Stored data
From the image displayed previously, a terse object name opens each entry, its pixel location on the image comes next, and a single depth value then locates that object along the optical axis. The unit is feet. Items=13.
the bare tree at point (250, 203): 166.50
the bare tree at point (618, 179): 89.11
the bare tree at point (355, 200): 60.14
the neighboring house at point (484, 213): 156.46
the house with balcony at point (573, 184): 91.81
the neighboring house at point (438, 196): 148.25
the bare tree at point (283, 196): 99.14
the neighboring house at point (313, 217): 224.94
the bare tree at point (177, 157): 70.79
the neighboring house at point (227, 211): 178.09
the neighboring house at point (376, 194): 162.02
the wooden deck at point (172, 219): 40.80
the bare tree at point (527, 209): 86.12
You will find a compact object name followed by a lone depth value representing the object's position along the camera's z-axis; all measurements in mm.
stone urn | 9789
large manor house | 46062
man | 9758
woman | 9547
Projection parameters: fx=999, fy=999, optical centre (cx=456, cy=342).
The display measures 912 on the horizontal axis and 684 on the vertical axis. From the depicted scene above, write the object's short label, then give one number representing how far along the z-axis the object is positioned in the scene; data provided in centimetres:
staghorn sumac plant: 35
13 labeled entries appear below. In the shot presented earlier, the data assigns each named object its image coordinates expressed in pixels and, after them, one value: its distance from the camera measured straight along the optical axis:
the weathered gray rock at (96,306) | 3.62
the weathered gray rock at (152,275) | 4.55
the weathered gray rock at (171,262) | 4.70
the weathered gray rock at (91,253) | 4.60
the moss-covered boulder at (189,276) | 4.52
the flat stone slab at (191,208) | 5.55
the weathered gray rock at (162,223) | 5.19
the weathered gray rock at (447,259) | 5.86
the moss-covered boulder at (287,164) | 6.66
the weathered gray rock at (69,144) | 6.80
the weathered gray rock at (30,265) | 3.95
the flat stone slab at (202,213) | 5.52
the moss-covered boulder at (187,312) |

> _What is being asked_: Copy from the entries only those lines that hold the word "tree".

> _Exercise answer_:
the bare tree at point (250, 203): 166.50
the bare tree at point (618, 179): 89.11
the bare tree at point (355, 200): 60.14
the bare tree at point (283, 196): 99.14
the bare tree at point (177, 157): 70.79
the bare tree at point (527, 209): 86.12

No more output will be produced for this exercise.